Rembrandt e a Lição de Anatomia do Dr. Tulp

A Lição de Anatomia do Dr. Tulp foi pintada em 1632 por Rembrandt Harmenszoon Van Rijn e é seu trabalho mais conhecido e certamente uma obra prima. É um óleo sobre tela de 2,16 x 1,70 m e está atualmente no Museu Maurithshuis (Casa de Maurício) em Haia na Holanda.
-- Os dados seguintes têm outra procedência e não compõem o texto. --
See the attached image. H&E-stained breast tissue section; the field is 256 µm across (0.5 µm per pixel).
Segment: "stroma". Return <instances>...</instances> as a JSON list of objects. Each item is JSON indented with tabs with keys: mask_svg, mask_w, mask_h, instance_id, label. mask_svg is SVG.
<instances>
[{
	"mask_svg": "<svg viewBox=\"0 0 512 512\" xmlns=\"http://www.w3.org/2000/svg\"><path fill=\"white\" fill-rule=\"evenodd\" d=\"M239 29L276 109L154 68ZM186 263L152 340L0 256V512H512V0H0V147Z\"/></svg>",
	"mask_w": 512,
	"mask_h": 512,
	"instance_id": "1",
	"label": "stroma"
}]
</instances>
A tela mostra a atuação do professor de anatomia na dissecação do braço esquerdo de um cadáver, observado atentamente pelos alunos. A dissecação de cadáveres era evento raro e autorizado apenas em condenados à morte. Um a dois por ano. Era um evento científico destinado ao ensino, realizado em um anfiteatro de anatomia e às vezes se permitia o acesso de público leigo, até com cobrança de ingressos.

Rembrandt utilizou-se da técnica luz/sombra (chiaro/scuro) para compor um revolucionário retrato de grupo em que destaca a fisionomia de todos os retratados, inclusive a do cadáver. Essa pintura foi provavelmente uma encomenda da guilda dos cirurgiões de Amsterdã e todos os personagens estão identificados.

O professor é o Dr. Nicolaes Eliaszn, que recebeu o apelido Tulp talvez em referência à casa onde morava que tinha uma grande tulipa esculpida. Nicolas Tulp tinha 38 anos na data da pintura e era o mais importante cirurgião da Holanda, no seu tempo. Conquistara o direito de usar o chapéu de doutor aos 21 anos quando defendeu sua tese na Universidade de Leiden. A intenção da distinção conferida pelo uso do chapéu parece clara na obra.

O cadáver é de Adriaen Adriaanz, morto por enforcamento, acusado de tentativa de assassinato. Adriaen era deficiente mental e tinha cometido antes vários roubos.

Os outros sete personagens têm seus nomes escritos na folha de papel que um deles está segurando, bem ao lado do braço direito do professor.

Na folha de papel estão os nomes dos personagens

Alguns aspectos da obra são interessantes. A anatomia da região dissecada é muito bem representada, porém com um erro anatômico: os músculos flexores têm sua origem anatômica no epicôndilo medial do úmero e não no lateral, como está representado na pintura. Normalmente as dissecações começavam pelo abdome e tórax e não pelo braço. É possível que esse braço dissecado tenha sido baseado em outra dissecação e anexado ao quadro. Há desproporção entre o braço direito e o esquerdo.

Estudos por Raios X mostraram que na pintura original a mão direita do cadáver era apenas um coto. Possivelmente teria sido amputada como pena por roubo. A mão foi pintada posteriormente por Rembrandt.

O personagem mais ao alto originalmente foi pintado com chapéu, depois retirado, conforme demonstraram estudos posteriores por Raios X. Esse personagem não fazia parte da composição original de Rembrandt, foi pintado posteriormente, assim como o personagem mais à esquerda. Ao tomar conhecimento disso, revendo o quadro, fiquei com a impressão de que esses dois tem a expressão menos compenetrada, os outros cinco parecem mais atentos. Aliás, uma hipótese levantada por historiadores da arte é que apenas alguns dos participantes seriam médicos, os outros, talvez os que tinham aparência menos atenta seriam membros da elite burguesa local.

Do lado direito da tela está representado um livro aberto que talvez seja De Humanis Corporis Fabrica de Vesalius, o livro que revolucionou a anatomia e a medicina em 1543, que foi baseado em dissecações e sepultou antigos dogmas anatômicos que vinham desde Galeno. O Dr. Tulp acreditava ser o Vesalius redivivo.

A assinatura do artista está dissimulada, pintada na parede, atrás do aluno mais ao alto e é provavelmente a primeira vez que ele assina Rembrant, anteriormente ele usava as iniciais RHL (Rembrandt Harmenszoon de Leiden).

Referências

1. McNabb, Erica P. V., Sobre a aula de anatomia do dr Hulp, dissertação de mestrado Unicamp 2003
2. Nabais, João-Maria. Rembrandt – o quadro A Lição de Anatomia do Dr. Tulp e a sua busca incessante pelo auto-conhecimento. Revista da Faculdade de Letras Porto 2008-2009 I Série, Volume VII-VIII, pp. 279-296
3. Bezerra, Armando- Admirável mundo médico- a arte na História da Medicina- CRM-DF 2001

Neto Geraldes

Um novo historiador que gosta da medicina e um velho médico que gosta da história.